Enviado: Ter Abr 05, 2005 23:10
por MARR
Fim de parceria faz TAM ampliar vôos em 12%
Folha de S. Paulo - 05/04/2005
A TAM informou ontem que, a partir de 2 de maio, quando termina seu compartilhamento de vôos com a Varig, aumentará sua oferta em 12%. A companhia aérea passará a voar para 44 cidades. Hoje, a malha da empresa atinge 41 destinos. Além disso, as cidades de Joinville e Navegantes (SC) passarão a ter vôos diários para o aeroporto de Congonhas (São Paulo). A companhia também acrescentará freqüências às atuais na ponte aérea Rio-São Paulo, ao passar de 25 para 31 diárias, com vôos partindo de meia em meia hora de ambos os aeroportos.

Para os Estados do Nordeste, a TAM oferecerá mais ligações a partir dos aeroportos de Guarulhos, em São Paulo, e Galeão, no Rio de Janeiro. As operações a partir de Guarulhos aumentarão em 15%, e do Galeão, em 65%. Segundo a companhia aérea divulgou ontem, a elevação de oferta será possível graças ao aumento de produtividade da frota, que passará a voar 11,2 horas por dia, ante as 10 horas atuais. A TAM já recebeu mais dois Airbus-320. Outros dois chegam até agosto.

Varig - Até a próxima sexta-feira, o conselho de curadores da Fundação Ruben Berta, controladora da Varig, escolhe quais investidores interessados na aérea serão levados para aprovação ou não do colégio deliberante. São quatro as propostas analisadas hoje. No início da semana passada, houve uma reunião no Rio entre os sete curadores para analisar duas ofertas. Uma delas é de um grupo português.

De acordo com pessoas ligadas ao processo, essa é uma proposta que já foi apresentada ao ministro da Defesa, José Alencar, por alguns curadores -o presidente da companhia aérea, Luiz Martins, que também é curador, não esteve presente a essa reunião. Seria a oferta mais forte até agora.

Outras duas propostas chegaram à FRB, uma delas do empresário German Efromovich, da companhia aérea Ocean Air. Martins apresentou a Alencar uma outra proposta, do empresário Nelson Tanure, dono do "Jornal do Brasil" e da "Gazeta Mercantil", que tem interesse na marca e nos ativos da aérea. Ele teria oferecido R$ 90 milhões pela empresa, mas não estaria disposto a assumir o passivo da companhia, que chega a R$ 7 bilhões.

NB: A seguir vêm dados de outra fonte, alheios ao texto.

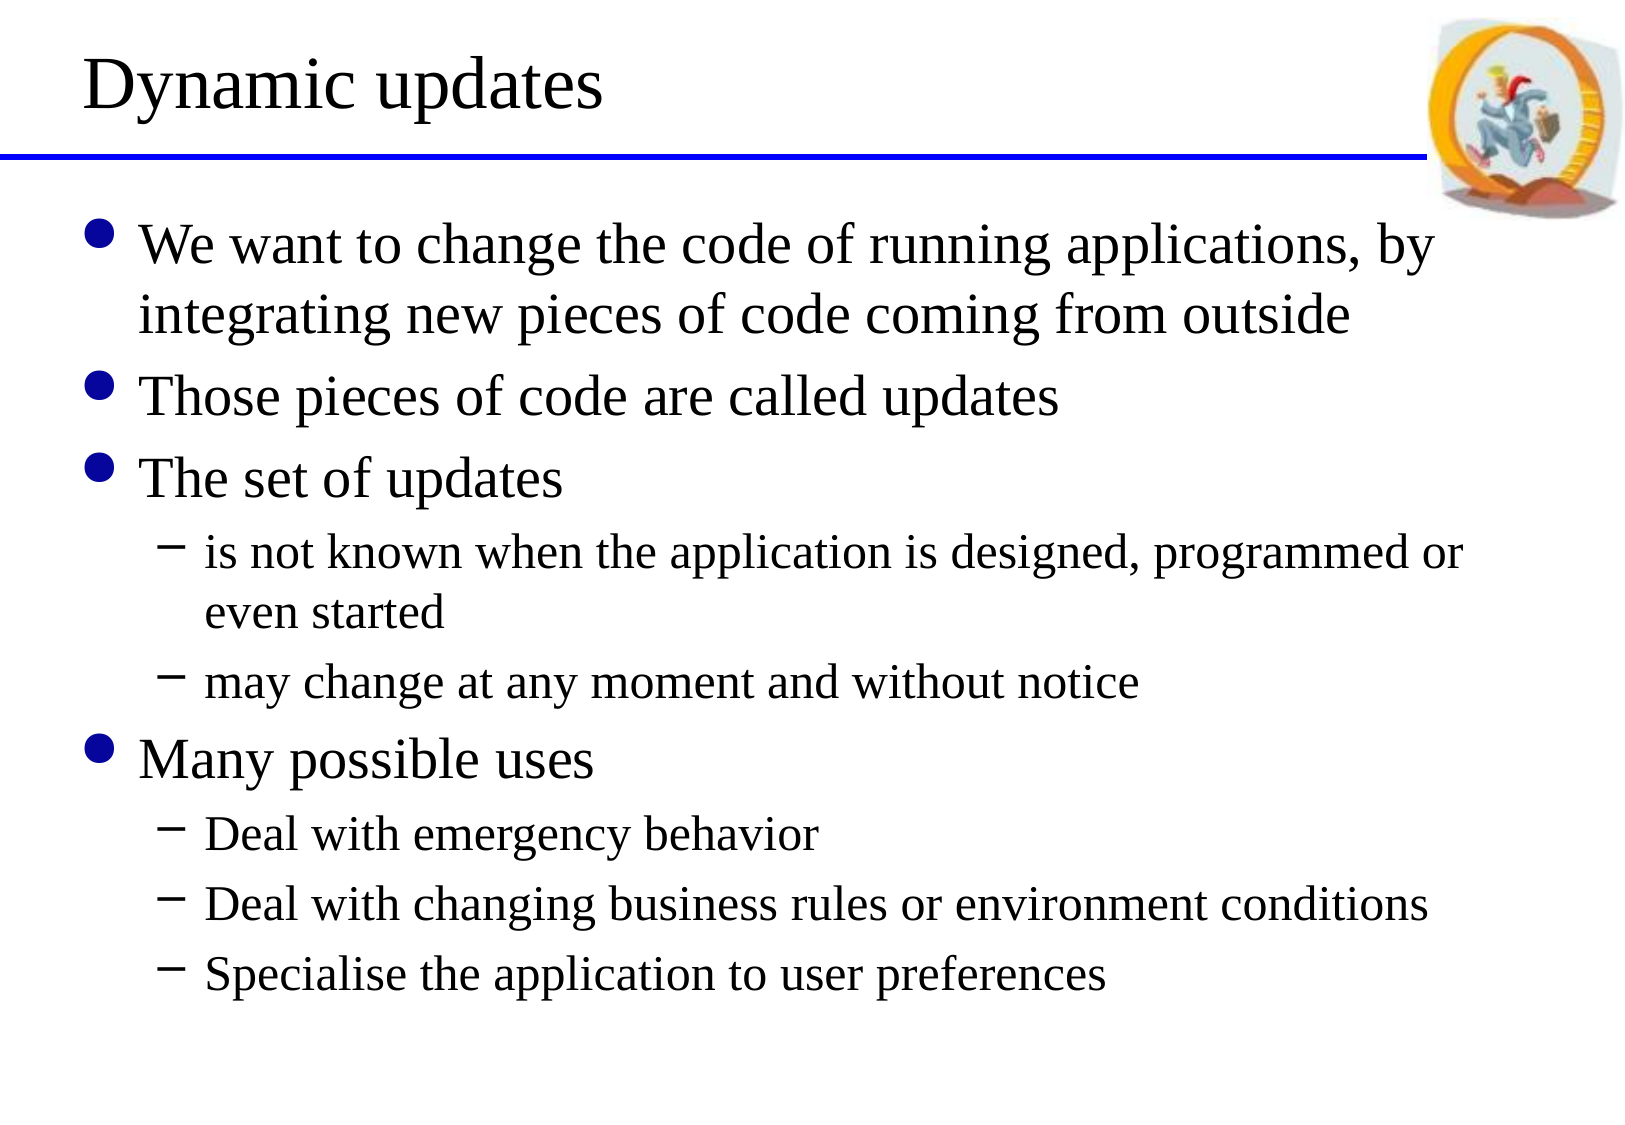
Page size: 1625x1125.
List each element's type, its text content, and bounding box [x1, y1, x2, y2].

Gol - Além dessas propostas, havia rumores ontem de que o presidente da aérea, Martins, teria tido uma reunião com o presidente da Gol, Constantino Júnior, em São Paulo, sobre a empresa. As assessorias de imprensa da Varig, da Gol e da FRB não confirmaram. Os 165 membros do colégio têm que aprovar uma eventual operação de aquisição e são convocados com oito dias de antecedência, a fim de que se programem para comparecer -alguns moram no exterior.

A afirmação do sindicato dos aeronautas de que terão reunião com os curadores no dia 8, em que seria revelada a nova reorganização da composição acionária da Varig, causou desconforto entre os membros do colégio. Isso porque a federação conheceria o investidor ou investidores selecionados pelo conselho antes do colégio deliberante.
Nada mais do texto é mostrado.